• **Task to complete**:
Only one stretch of the data below should be repeated: the lines from the line containing "camera: 15 degrees left, 0 degrees up" through the line containing "apple [422,182,463,226] -> none", inclusive, exactly as they are.

Entries taken from a collection:
== Segment start ==

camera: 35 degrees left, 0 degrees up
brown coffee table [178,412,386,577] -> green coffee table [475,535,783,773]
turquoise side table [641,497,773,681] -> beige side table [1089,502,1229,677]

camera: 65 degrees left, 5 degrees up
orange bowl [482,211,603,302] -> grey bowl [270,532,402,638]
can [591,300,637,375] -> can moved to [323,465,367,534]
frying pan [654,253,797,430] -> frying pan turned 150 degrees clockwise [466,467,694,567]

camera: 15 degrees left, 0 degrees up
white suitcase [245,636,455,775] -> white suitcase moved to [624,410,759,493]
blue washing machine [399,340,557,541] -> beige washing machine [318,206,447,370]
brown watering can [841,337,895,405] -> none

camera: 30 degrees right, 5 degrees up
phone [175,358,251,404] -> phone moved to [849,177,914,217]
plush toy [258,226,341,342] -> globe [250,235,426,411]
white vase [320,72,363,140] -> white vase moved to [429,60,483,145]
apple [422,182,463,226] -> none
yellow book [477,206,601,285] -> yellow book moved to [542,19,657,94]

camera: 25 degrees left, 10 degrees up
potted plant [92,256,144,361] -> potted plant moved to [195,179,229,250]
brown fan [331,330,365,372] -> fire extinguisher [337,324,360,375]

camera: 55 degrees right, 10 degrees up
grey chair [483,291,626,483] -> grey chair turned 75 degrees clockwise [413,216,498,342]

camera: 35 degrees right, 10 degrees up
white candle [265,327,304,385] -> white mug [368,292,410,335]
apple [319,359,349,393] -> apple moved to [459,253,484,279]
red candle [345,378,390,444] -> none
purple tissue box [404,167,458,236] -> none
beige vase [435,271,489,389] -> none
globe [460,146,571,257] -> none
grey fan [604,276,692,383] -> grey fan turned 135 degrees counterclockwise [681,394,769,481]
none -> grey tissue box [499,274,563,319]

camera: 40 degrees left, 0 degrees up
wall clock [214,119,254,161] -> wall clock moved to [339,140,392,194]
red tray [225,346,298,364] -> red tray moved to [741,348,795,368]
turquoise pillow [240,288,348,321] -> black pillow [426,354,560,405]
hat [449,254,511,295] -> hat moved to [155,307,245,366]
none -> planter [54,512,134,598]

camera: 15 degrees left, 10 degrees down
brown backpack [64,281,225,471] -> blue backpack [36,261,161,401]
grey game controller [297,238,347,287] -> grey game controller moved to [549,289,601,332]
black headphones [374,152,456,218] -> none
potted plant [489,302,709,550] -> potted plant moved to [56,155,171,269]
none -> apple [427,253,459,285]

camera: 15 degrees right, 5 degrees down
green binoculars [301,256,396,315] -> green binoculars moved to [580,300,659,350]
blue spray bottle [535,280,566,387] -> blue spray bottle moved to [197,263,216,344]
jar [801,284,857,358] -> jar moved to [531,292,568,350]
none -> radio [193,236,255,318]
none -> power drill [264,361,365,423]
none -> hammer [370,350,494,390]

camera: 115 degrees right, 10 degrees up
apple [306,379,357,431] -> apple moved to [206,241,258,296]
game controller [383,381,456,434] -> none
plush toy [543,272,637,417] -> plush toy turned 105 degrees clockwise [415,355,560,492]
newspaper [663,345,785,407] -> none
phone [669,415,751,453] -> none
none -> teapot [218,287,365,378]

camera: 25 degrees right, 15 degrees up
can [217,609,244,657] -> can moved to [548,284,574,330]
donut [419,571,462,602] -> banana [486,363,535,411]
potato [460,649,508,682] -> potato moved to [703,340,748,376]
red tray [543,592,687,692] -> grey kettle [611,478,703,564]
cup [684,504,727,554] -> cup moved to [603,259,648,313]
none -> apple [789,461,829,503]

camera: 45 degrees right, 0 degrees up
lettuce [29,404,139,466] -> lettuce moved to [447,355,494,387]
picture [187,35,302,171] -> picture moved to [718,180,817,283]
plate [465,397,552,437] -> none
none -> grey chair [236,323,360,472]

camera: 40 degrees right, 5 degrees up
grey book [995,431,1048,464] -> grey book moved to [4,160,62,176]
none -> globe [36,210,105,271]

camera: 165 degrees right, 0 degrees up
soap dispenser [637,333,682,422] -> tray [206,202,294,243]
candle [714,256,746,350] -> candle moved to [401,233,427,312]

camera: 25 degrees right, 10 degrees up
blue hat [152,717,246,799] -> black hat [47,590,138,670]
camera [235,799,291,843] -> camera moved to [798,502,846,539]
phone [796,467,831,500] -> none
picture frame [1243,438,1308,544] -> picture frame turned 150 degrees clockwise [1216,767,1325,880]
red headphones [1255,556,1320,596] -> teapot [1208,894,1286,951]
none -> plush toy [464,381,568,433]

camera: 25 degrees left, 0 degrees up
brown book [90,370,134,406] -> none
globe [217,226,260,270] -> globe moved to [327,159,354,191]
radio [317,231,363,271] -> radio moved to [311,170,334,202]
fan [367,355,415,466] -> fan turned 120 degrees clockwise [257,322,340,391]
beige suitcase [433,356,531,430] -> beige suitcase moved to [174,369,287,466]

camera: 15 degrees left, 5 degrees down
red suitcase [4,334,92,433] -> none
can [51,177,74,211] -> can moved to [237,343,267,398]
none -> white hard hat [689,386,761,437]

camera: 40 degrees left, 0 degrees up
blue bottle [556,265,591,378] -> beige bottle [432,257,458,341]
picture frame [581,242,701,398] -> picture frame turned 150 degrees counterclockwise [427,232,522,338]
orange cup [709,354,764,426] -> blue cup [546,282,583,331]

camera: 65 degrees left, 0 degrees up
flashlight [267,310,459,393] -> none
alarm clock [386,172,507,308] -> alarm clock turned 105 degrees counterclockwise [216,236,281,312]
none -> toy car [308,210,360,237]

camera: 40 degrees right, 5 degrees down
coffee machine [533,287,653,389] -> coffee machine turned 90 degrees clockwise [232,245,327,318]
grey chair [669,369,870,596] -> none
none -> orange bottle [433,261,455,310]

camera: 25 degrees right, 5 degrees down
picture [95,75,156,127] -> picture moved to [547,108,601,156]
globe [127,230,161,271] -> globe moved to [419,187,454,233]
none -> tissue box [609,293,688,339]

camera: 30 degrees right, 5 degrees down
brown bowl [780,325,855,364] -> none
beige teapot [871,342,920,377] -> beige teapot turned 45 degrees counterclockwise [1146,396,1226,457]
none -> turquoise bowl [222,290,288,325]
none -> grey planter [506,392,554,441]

== Segment end ==

• **Solution for this exercise**:
camera: 15 degrees left, 0 degrees up
white suitcase [245,636,455,775] -> white suitcase moved to [624,410,759,493]
blue washing machine [399,340,557,541] -> beige washing machine [318,206,447,370]
brown watering can [841,337,895,405] -> none

camera: 30 degrees right, 5 degrees up
phone [175,358,251,404] -> phone moved to [849,177,914,217]
plush toy [258,226,341,342] -> globe [250,235,426,411]
white vase [320,72,363,140] -> white vase moved to [429,60,483,145]
apple [422,182,463,226] -> none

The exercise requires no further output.